Monti himself told La Repubblica newspaper that he was "very concerned" about Italy's future, and in an interview last Saturday with the same newspaper warned that Italy should "avoid becoming the detonator that could blow up the eurozone."
As if to acknowledge the importance and precariousness of Italy's situation at the moment, Bloomberg reported that Monti would hold talks with Angela Merkel later on Monday. The German government's press spokesperson told a press conference Monday morning that Merkel had always "worked well with Mr. Monti and found his work very satisfying."
Monti has been seen by Europe as a pair of safe hands, and he was someone who enjoyed the trust and support of both Merkel and Barroso. Although the German government spokesperson said that Merkel would not comment on his resignation or any potential future leaders of Italy, it is clear that they will be watching closely.
Streiter, the spokesperson, confirmed that it was "likely that Merkel and Monti would meet on the borders of their working lunch [in Oslo]," under the title "Europe's future" and that that topic would be carefully discussed by both of them. The pair, along with other European leaders, are in Oslo for the Nobel Peace Prize ceremony.
Fiddling while Rome burns?
But what's good for Europe is not necessarily what is liked in Italy. Monti's harsh austerity has alienated him from many Italians and politicians, and all contenders to his throne will be carefully considering how far they can push voters when trying to win their support for an upcoming election.
Stefano Ceccanti, a PD senator and constitutionalist, told the Italian daily "Corriere della Sera" (Evening Post) that for the PD to ally with Monti could be beneficial.

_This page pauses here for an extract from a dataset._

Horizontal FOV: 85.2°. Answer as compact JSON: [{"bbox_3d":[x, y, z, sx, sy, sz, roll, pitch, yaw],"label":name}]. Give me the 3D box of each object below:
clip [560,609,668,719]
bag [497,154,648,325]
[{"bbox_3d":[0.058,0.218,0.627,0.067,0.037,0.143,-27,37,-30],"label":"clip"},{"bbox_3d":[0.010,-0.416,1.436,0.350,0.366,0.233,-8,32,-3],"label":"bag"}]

If Monti were leading the center with the PD, "Bersani could become prime minister, and Monti would take the presidency." Ex-PD leader Walter Veltroni also thinks that making a grand alliance between the PD and Monti in the center would be attractive to Europe.
But in the end, it is up to the Italian people to decide.

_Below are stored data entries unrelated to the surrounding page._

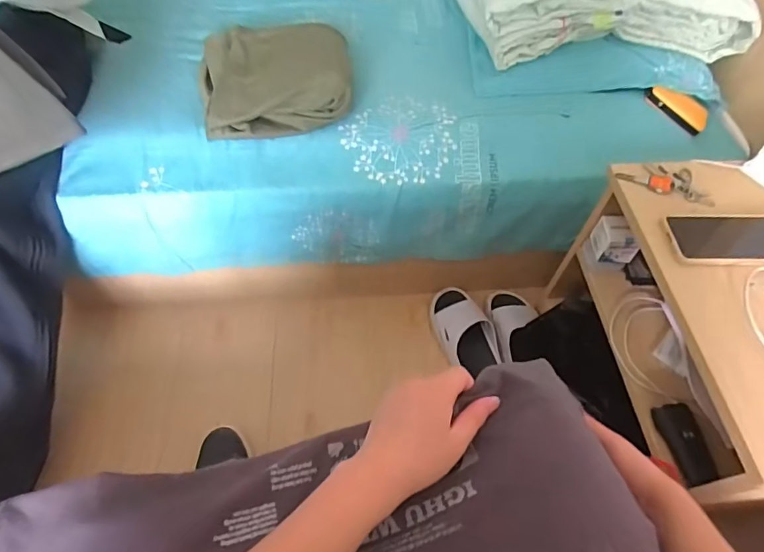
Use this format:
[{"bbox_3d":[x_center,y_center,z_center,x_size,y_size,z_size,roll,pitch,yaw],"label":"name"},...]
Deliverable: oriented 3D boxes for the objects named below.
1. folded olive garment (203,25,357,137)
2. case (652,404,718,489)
[{"bbox_3d":[-0.202,-0.374,0.874,0.273,0.078,0.269,-6,57,-6],"label":"folded olive garment"},{"bbox_3d":[0.413,0.227,0.635,0.045,0.023,0.105,-2,56,-3],"label":"case"}]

Walston cautioned, however, that even if Berlusconi doesn't win, "he does have enough appeal and resources to make the life of whoever wins the elections very difficult, and he will try to drive wedges through whatever centrist-centre-left coalition Bersani is able to come up with," as he did under Monti's tenure.
Both market insiders and people will be watching closely to see who is making the most convincing moves over the next few months to keep those markets stable.